The news knocks the wind out of me, leaving me reeling.

Alvis never leaves Whittier. Maybe he had a family emergency.

Maybe he’s the stalker.

Questions whirl through my mind, each one more troubling than the last.

The unease grows as we stare at Monty’s phone in the dark. The connection is there, just out of reach, and we’re running out of time to find it.

“And, Monty…” Wilson lowers his voice. “Frankie’s phone had spyware on it.”

58

Frankie


The hum of fluorescent lights does little to ease the mayhem as the hospital teems with patients.

My heart pounds as I rush from one bed to the next, donning and doffing PPE and leaning into my training.

My bodyguards are never more than a few feet away, a constant reminder of the other danger lurking outside these sterile walls. When we arrived twenty hours ago, I tossed them masks, demanding they wear them. They didn’t argue. They know better.

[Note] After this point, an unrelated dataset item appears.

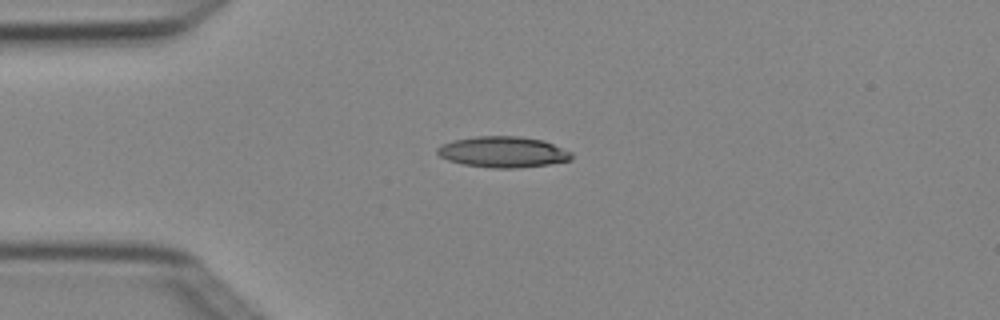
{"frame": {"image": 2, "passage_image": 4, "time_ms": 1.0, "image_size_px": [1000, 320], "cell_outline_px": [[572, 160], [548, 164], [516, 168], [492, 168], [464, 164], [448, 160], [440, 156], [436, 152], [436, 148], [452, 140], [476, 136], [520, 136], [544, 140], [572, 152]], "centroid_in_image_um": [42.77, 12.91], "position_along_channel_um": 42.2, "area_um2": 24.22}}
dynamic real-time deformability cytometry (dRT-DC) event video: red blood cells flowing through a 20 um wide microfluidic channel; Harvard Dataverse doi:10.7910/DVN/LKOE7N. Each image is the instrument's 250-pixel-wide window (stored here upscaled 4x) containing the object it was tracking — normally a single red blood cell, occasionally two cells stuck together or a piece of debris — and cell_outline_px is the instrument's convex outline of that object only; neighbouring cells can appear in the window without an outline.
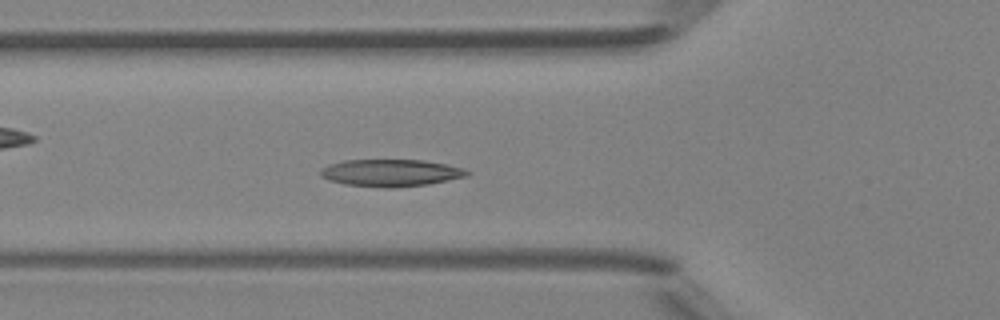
{"species": "Egyptian fruit bat (a non-hibernating species)", "species_latin": "Rousettus aegyptiacus", "temperature_condition": "room temperature", "stored_images_in_passage": 44, "camera_frame_rate_fps": 3000, "um_per_image_px": 0.085, "animal": {"sex": "female"}, "frame": {"image": 1, "passage_image": 13, "time_ms": 4.0, "image_size_px": [1000, 320], "cell_outline_px": [[472, 172], [468, 176], [428, 184], [396, 188], [384, 188], [344, 184], [328, 180], [320, 176], [320, 168], [328, 164], [344, 160], [424, 160], [448, 164], [464, 168]], "centroid_in_image_um": [33.22, 14.69], "position_along_channel_um": 92.6, "area_um2": 23.52}}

“Frankie, we’ve got another one!” Nurse Letty’s voice slices through the frenzy.

I nod and head to the trauma unit, where a middle-aged woman struggles to breathe. Her skin is pallid. Sweat beads on her forehead, and fear shines in her eyes.

“BP’s dropping. Get me more fluids!” I reach for the equipment, my gloved hands moving with practiced efficiency.